_SELECTED EXTRACT:_
· · · · ·

# The Dumb button...



## NewOobY (16/2/16)

Sup peoples,

Has anyone ever used the Dumb rating? Also does the dumb rating have a negative impact on your account?

I really wanted to rate some posts as dumb, but being a noob I thought nah - one noob should not rate another noob as dumb. We should rather stand together as dumb noobs and help each other.

So if the dumb rating doesn't have a negative impact. Please go ahead and rate this thread as dumb, I will rate your posts as dumb too. Also feel free to post dumb sheet here, always keep to the forum rules when posting dumb sheet. There is no need to get banned for dumb sheet.

This is my post for dumb sh!t  I know you want to use that button, just like I want to use that button.

EDIT: No more dumb's please <-- I know this is dumb, but please spare a brother

Reactions: Like 1 | Funny 1


----------



## Wesley (16/2/16)

It's dumb that we only have the 'Like' button on Tapatalk.

Reactions: Agree 3


----------



## blujeenz (16/2/16)

NewOobY said:


> Sup peoples,
> 
> Has anyone ever used the Dumb rating? Also does the dumb rating have a negative impact on your account?
> 
> ...



yeah, dumb is a neg rating, it can also start a dumb war if you're not careful. 
"can relate" is neutral.



Wesley said:


> It's dumb that we only have the 'Like' button on Tapatalk.



@Wesley its a way of saying play nicely.

Reactions: Like 1 | Funny 1


----------



## NewOobY (16/2/16)

guys your posts are funny, and I can't rate it dumb - I had to rate it funny


----------



## Andre (16/2/16)

One of the rules of this forum is that one should never become personal when posting. Imho the "dumb" button does exactly that, calling the poster "stupid" and "dull-witted". The "disagree" or "thumbs down" buttons are good enough for use in those circumstances and do not reflect personally on the poster.

I would like to see the "dumb" icon removed.

Reactions: Like 2 | Agree 9


----------



## NewOobY (16/2/16)

Andre said:


> One of the rules of this forum is that one should never become personal when posting. Imho the "dumb" button does exactly that, calling the poster "stupid" and "dull-witted". The "disagree" or "thumbs down" buttons are good enough for use in those circumstances and do not reflect personally on the poster.
> 
> I would like to see the "dumb" icon removed.



It is a contradiction to the rules, and I agree about it being removed specially if it is never used - but have you ever seen a post that was rated dumb? I'm even skeptical of using the disagree button, I don't think I have used it to often.


----------



## rogue zombie (16/2/16)

Andre said:


> One of the rules of this forum is that one should never become personal when posting. Imho the "dumb" button does exactly that, calling the poster "stupid" and "dull-witted". The "disagree" or "thumbs down" buttons are good enough for use in those circumstances and do not reflect personally on the poster.
> 
> I would like to see the "dumb" icon removed.



I generally couldn't care less if someone gives me a negative rating. 

I won't return the favour though for the reasons mentioned by Andre. I see no point in bringing someone down.


----------



## rogue zombie (16/2/16)

NewOobY said:


> It is a contradiction to the rules, and I agree about it being removed specially if it is never used - but have you ever seen a post that was rated dumb? I'm even skeptical of using the disagree button, I don't think I have used it to often.

· · · · ·

_SUPPLIED DATA:_

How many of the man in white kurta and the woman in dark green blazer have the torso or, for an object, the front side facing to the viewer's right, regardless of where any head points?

· · · · ·

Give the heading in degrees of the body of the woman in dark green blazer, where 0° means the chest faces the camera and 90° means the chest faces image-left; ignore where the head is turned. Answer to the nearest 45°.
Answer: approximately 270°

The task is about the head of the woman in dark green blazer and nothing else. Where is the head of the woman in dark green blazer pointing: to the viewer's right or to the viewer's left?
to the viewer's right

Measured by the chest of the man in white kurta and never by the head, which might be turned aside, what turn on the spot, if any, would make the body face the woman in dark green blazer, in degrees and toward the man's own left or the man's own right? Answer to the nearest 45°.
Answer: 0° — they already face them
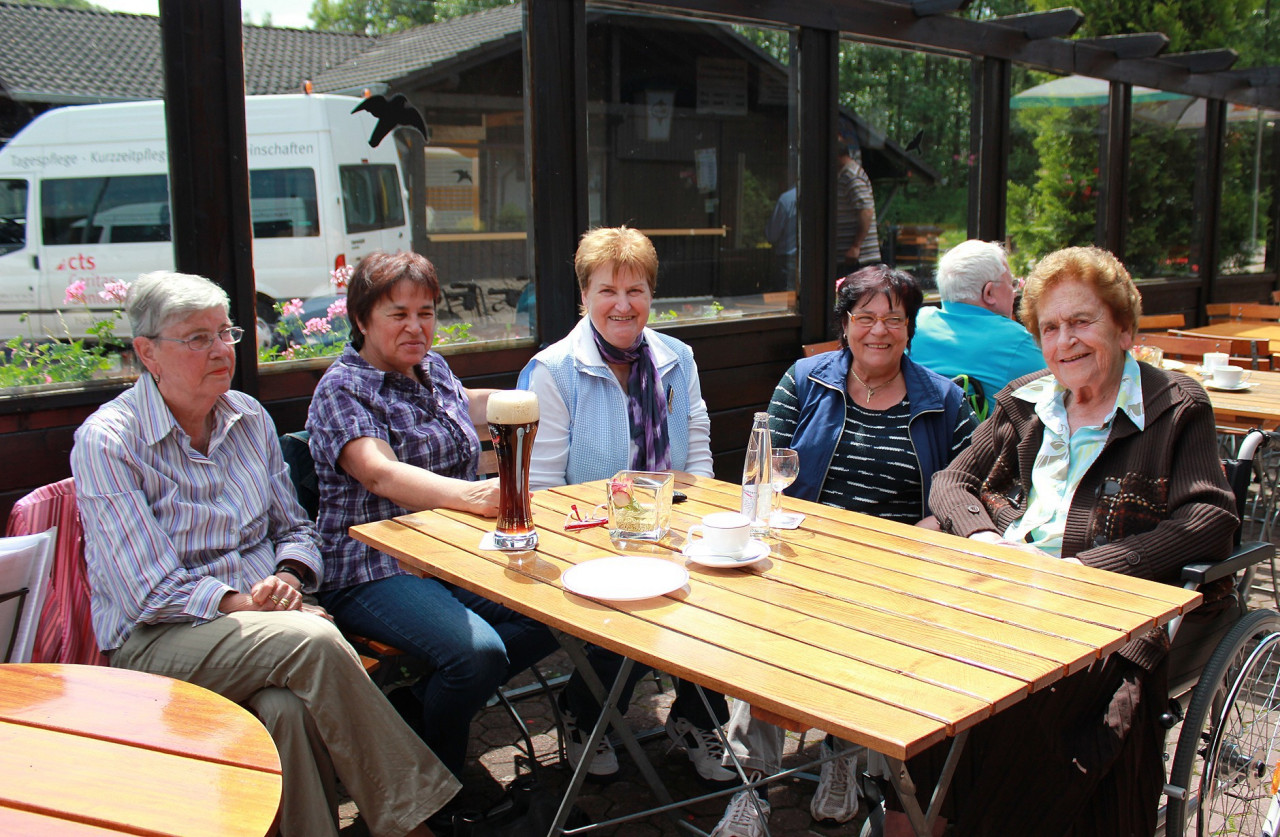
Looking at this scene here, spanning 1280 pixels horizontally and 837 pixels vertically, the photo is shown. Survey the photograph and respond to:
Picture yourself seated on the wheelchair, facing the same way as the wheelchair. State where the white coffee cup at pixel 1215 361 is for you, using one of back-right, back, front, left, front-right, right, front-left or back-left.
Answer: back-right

· · · · ·

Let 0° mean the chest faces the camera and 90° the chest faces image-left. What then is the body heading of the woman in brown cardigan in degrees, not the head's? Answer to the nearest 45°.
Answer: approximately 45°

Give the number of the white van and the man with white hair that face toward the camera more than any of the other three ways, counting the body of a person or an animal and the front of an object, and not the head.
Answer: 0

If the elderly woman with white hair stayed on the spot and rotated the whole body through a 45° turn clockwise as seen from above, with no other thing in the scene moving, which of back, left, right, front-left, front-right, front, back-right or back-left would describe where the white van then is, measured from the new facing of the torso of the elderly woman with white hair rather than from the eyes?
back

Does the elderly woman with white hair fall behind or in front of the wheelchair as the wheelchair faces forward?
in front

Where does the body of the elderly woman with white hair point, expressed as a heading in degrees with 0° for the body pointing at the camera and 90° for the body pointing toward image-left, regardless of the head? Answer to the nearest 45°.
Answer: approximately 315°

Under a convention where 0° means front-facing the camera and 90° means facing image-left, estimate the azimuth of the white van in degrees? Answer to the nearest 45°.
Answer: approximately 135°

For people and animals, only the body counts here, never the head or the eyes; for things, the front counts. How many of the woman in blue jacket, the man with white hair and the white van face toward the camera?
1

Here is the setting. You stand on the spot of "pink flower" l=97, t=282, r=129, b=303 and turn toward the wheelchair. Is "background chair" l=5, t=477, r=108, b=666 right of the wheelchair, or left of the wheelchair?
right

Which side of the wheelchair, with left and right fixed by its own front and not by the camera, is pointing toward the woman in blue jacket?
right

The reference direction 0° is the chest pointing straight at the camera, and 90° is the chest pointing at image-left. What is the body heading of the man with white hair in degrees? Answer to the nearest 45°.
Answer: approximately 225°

· · · · ·

_REQUIRED WORK:_
1. In the thread about the Dumb button, which rating does blujeenz describe as neutral?
2. From the listing, write out everything from the line containing "Let 0° mean" down to the line containing "Answer: approximately 45°" again, with "body heading" replaced by "torso heading".

_TASK RESULTS:_
1. "Can relate"

2.
Let 0° mean the chest faces the camera and 90° the chest faces image-left. What then is the torso heading of the woman in brown cardigan in degrees, not the head's? Answer to the nearest 45°.
Answer: approximately 45°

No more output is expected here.